The results of metal/non-metal classification using the SVC classifier with the 2D descriptors obtained from SISSO/RF-SISSO symbolic regression are shown in Fig.3. Blue dots represent metals, red dots non-metals, and the yellow line the decision boundary. The classification for SISSO training and testing on one dataset of 45-sample subset are shown in Fig.3(a) and (b), while the same for RF-SISSO are shown in Fig.3(c) and (d). The RF-SISSO’s classification boundary [Fig.3 and its inset] is notably clearer than that of SISSO [Fig.3(b) and its inset]. (See supporting information for other dataset’s visualizations: Figs. S2−S4.)

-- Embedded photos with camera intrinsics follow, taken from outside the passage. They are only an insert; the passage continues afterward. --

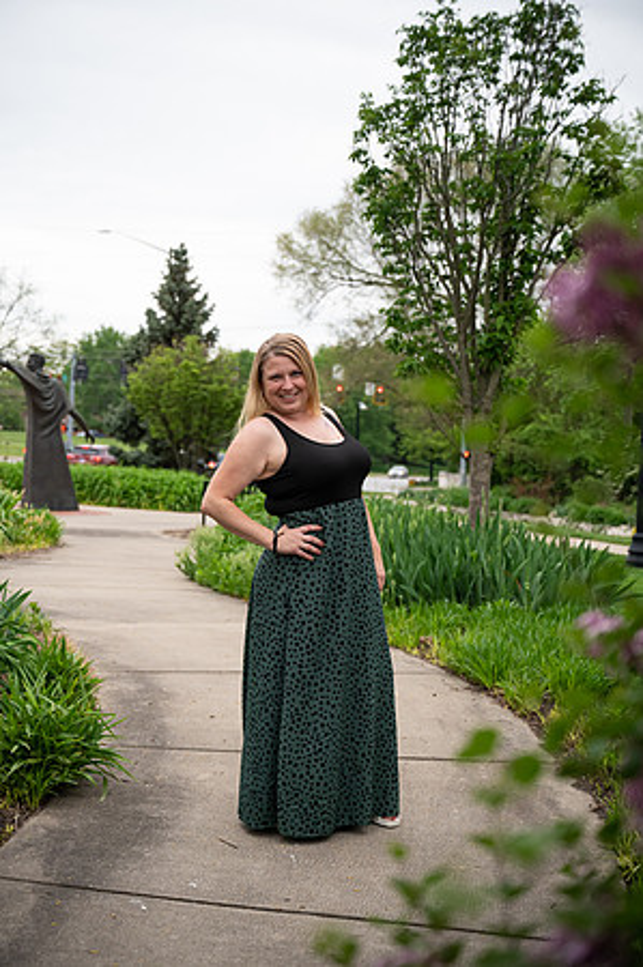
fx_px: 1423
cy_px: 484
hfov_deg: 25.5
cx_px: 322
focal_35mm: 53
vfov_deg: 37.6
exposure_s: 1/2000
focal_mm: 53
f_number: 4
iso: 1000
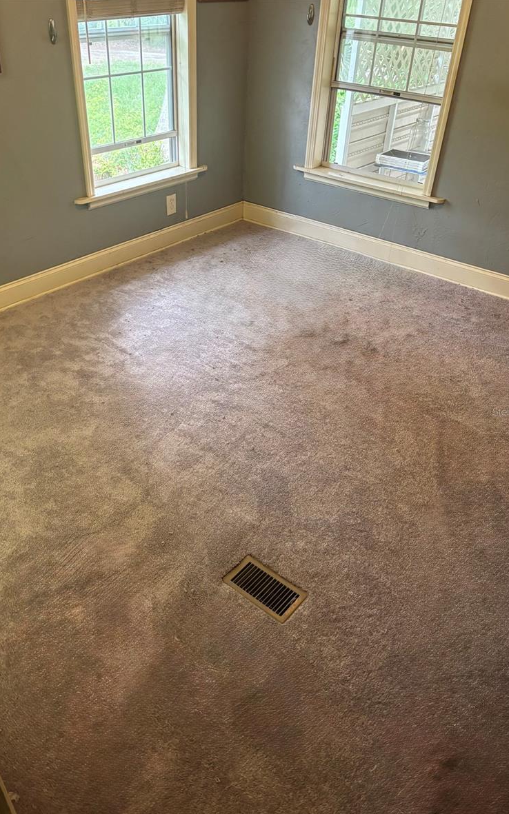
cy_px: 411
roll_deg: -1.3
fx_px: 622
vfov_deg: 66.5
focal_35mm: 28
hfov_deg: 44.5
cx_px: 231
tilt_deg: -37.1
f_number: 1.6
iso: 500
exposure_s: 1/60
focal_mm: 5.96
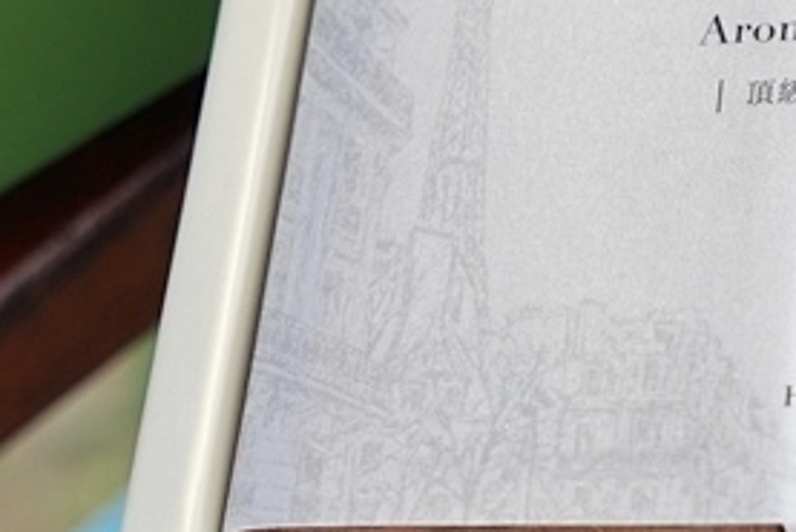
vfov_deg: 10.0
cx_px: 782
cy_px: 16
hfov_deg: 14.7
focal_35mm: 137
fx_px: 3031
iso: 100
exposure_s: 1/125
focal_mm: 38
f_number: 5.6
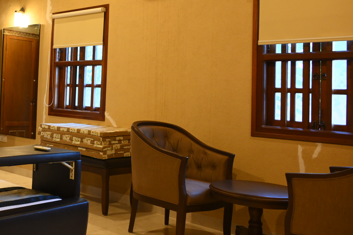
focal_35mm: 47
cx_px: 24
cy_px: 70
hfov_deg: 38.5
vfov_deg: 28.4
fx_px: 461
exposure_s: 1/60
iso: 1600
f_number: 4
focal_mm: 24
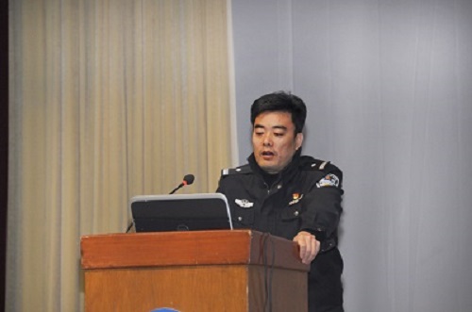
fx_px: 3336
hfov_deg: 8.1
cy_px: 156
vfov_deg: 5.4
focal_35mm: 255
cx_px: 236
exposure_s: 1/60
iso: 500
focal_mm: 170
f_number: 5.6
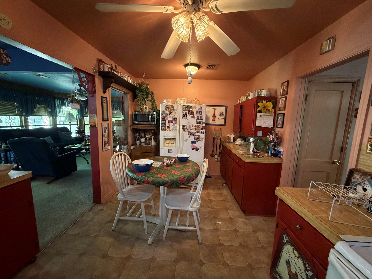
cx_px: 186
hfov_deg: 102.1
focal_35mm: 14
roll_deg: -2.0
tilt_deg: -8.1
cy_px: 140
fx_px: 150
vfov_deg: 85.7
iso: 500
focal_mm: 2.22
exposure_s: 1/60
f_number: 2.2
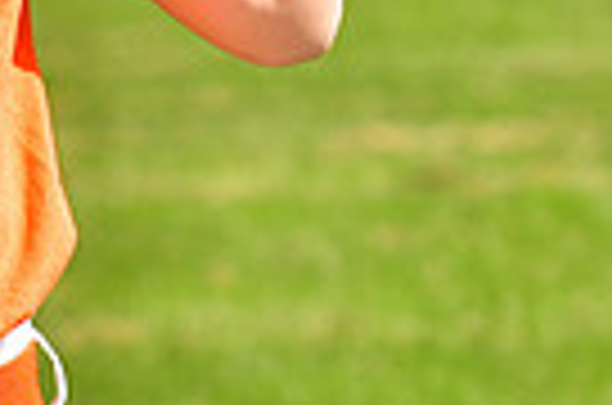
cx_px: -202
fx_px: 10668
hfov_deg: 3.3
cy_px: -281
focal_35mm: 629
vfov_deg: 2.2
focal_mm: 98
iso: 200
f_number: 5
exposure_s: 1/1000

For a comparison, we selected the top 6 and top 10 features as datasets and repeated the experiment. With a 45-sample subset [Fig.4(a)], the testing accuracy is the highest with the 8-feature’s regression. With 10 features, accuracies of three training and one testing sets are below 0.9, which indicates more features are not necessarily better. For the 6 features’ case, accuracies of two training and one testing sets are below 0.9, showing that fewer features are also not optimal. Additionally, Fig.4(b) shows that operator regression time is the shortest with 8 features, indicating a maximum efficiency.
Recently, Chong
et al. [
30] had established interpretable spectral-property relationships with the SISSO algorithm on small datasets. It is valuable to see whether RF-SISSO can make an improvement in regression efficiency and accuracy for these datasets. As shown in Table S6, operating the data of small datasets with sample sizes of 20 and 40, the results of RF-SISSO were improved in most cases. By removing redundant features, the efficiency of regression was significantly enhanced (Fig. S5). It is clear that RF-SISSO does have the advantage than the original SISSO, particularly the efficiency.
Xu and Qian [
22] had proposed an improved SISSO (i-SISSO) by integrating MI and mRMR algorithms to address SISSO’s limitations in high-dimensional model generation. As shown in Fig.5, we have also compared i-SISSO and RF-SISSO with the same parameters on seven raw datasets from Xu and Qian [
22] The RMSE of different systems [Fig.5(a)] are almost identical for the two methods, while the regression times show significant difference [Fig.5(b)]. As regression times of some systems are too short to be clearly observed, the ratios of regression times are presented in the inset of Fig.5(b) for an easier comparison. Obviously, RF-SISSO is once more advancing in terms of regression efficiency while the difference in accuracy is neglectable.
4 Conclusion
In conclusion, our study demonstrates the improvements achieved by integrating the Random Forests algorithm with SISSO, resulting in the enhanced RF-SISSO method. This combination enables SISSO to maintain high-precision predictions even with small datasets. RF-SISSO not only improves prediction accuracy across various dataset sizes but also produces more concise 2D descriptors. Furthermore, RF-SISSO enhances regression efficiency, being up to 265 times faster than SISSO for the smallest subset. These findings highlight the robustness and efficiency of RF-SISSO, making it a valuable tool for material descriptor regression across diverse dataset sizes. The complementarity of the Random Forests algorithm and the SISSO algorithm can capture non-linear relationships more effectively, resulting in more accurate predictive models with good generalization ability. This approach also reduces computational complexity and improves operational efficiency.